Mężczyzna prosto z komisariatu trafił do szpitala. Spędził tam pięć dni. - Głowa cała była obita, kark, za uszami miałem siniaki, stłuczone gałki oczne, lima po oczami. Na całej twarzy jedna wielka miazga, stłuczenia klatki piersiowej, brzucha - wymienia Waliczek.
Świadectwo sądowo-lekarskie w tej sprawie potwierdza, że obrażenia mogły powstać na skutek uderzeń policyjną pałka.
Odnośnie wydarzeń w tym komisariacie prokuratura prowadziła dwa odrębne śledztwa.
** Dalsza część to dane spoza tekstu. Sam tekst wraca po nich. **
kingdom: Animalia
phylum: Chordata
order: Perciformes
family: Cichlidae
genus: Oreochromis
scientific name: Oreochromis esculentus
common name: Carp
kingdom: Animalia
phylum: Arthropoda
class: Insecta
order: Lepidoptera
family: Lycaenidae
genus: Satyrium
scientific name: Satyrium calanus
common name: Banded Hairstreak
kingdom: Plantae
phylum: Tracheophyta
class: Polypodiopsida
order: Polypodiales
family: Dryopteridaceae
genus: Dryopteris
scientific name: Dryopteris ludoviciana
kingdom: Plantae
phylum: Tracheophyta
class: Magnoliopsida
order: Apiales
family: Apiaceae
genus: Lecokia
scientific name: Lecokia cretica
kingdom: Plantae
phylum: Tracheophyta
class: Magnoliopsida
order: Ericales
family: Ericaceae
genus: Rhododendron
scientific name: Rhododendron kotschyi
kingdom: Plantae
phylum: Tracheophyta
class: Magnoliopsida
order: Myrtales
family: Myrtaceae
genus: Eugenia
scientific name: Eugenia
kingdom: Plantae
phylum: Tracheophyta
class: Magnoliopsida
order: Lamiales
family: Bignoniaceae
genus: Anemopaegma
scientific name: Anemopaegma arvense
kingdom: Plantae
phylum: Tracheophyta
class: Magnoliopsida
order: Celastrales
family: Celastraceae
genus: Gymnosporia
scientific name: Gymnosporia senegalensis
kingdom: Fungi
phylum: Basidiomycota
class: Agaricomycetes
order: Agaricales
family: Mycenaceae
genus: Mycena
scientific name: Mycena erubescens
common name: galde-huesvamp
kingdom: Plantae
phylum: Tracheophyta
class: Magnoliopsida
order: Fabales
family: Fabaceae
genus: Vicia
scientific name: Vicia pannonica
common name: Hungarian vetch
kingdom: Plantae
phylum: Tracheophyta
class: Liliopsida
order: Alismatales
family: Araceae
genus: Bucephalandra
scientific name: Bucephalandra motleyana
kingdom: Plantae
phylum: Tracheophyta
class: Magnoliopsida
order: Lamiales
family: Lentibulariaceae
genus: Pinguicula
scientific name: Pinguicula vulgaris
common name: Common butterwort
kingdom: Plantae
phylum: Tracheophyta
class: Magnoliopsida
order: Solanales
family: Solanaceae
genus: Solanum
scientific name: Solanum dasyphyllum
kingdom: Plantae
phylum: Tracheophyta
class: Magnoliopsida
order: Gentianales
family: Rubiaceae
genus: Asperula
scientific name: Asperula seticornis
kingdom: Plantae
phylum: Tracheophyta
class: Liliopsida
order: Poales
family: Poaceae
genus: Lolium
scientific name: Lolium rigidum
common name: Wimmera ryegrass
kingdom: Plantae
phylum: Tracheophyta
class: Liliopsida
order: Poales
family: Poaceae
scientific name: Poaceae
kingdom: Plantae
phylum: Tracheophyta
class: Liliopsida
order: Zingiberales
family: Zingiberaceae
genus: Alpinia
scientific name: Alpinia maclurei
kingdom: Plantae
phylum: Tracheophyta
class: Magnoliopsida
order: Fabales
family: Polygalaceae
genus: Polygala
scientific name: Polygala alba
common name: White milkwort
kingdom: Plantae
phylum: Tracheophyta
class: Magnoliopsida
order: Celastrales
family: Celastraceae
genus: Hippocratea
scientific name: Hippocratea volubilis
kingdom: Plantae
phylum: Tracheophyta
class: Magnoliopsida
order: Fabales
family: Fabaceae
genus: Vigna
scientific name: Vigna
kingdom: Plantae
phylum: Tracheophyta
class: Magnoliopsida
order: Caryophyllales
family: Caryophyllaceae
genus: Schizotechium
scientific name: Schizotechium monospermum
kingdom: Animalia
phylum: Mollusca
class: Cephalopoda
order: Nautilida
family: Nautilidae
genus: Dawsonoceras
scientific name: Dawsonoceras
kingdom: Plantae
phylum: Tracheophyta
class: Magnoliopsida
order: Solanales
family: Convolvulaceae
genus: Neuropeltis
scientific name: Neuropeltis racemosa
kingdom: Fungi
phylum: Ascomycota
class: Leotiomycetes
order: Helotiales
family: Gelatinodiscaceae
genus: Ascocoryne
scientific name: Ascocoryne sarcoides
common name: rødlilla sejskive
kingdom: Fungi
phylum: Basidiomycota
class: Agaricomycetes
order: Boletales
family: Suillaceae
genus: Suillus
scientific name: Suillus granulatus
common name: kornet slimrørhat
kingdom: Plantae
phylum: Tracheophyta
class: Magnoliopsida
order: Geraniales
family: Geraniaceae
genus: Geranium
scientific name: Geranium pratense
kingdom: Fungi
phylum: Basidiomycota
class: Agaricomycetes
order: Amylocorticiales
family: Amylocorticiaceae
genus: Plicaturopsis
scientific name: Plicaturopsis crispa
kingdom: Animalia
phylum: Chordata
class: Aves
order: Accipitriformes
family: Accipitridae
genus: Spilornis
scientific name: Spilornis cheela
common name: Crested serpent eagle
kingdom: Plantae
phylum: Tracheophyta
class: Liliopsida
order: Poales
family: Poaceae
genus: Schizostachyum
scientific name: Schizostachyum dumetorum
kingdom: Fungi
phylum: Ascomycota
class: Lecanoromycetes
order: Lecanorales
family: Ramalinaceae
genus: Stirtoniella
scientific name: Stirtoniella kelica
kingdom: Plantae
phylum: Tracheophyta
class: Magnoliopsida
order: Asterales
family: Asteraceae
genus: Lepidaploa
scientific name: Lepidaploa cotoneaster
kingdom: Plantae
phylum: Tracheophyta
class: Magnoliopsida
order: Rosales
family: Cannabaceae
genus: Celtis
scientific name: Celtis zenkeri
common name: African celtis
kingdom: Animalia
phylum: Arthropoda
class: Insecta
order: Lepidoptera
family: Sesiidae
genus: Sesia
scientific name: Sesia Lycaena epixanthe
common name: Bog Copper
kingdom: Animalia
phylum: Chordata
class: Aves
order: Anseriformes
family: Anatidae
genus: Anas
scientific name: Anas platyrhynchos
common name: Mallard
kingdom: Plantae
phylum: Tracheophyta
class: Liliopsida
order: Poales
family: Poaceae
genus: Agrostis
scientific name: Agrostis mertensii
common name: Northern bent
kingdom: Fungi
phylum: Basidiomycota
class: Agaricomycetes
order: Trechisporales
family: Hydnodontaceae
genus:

Jedno, z doniesienia policji, właśnie się zakończyło.
Dwa śledztwa prokuratury
- Prokuratura rejonowa oskarżyła o znieważenie i naruszenie nietykalności cielesnej policji - mówi Marek Poteralski z Sądu Okręgowego we Wrocławiu.
Drugie postępowanie prokuratorskie trwa. Tu pan Przemysław jest poszkodowanym.
- Śledztwo dotyczy przekroczenia uprawnień przez funkcjonariuszy policji. W tym postępowaniu Przemysław Waliczek w jest stroną pokrzywdzoną. Czekamy teraz na opinię z zakładu medycyny sadowej, gdzie śledczy mają stwierdzić stopień obrażeń i mechanizm ich powstania - tłumaczy Małgorzata Klaus z Prokuratury Okręgowej we Wrocławiu.
Policja nie komentuje
Z nagraniem z monitoringu i zdjęciami pana Przemysława, zrobionymi w szpitalu, reporterka "Blisko Ludzi" udaje się do komisariatu policji w Strzelinie. Policjanci sprawy komentować jednak nie chcą. - Bo zajmuje się już tym prokuratur - ucina st. asp. Ireneusz Szałajko z Komendy Powiatowej Policji w Strzelinie.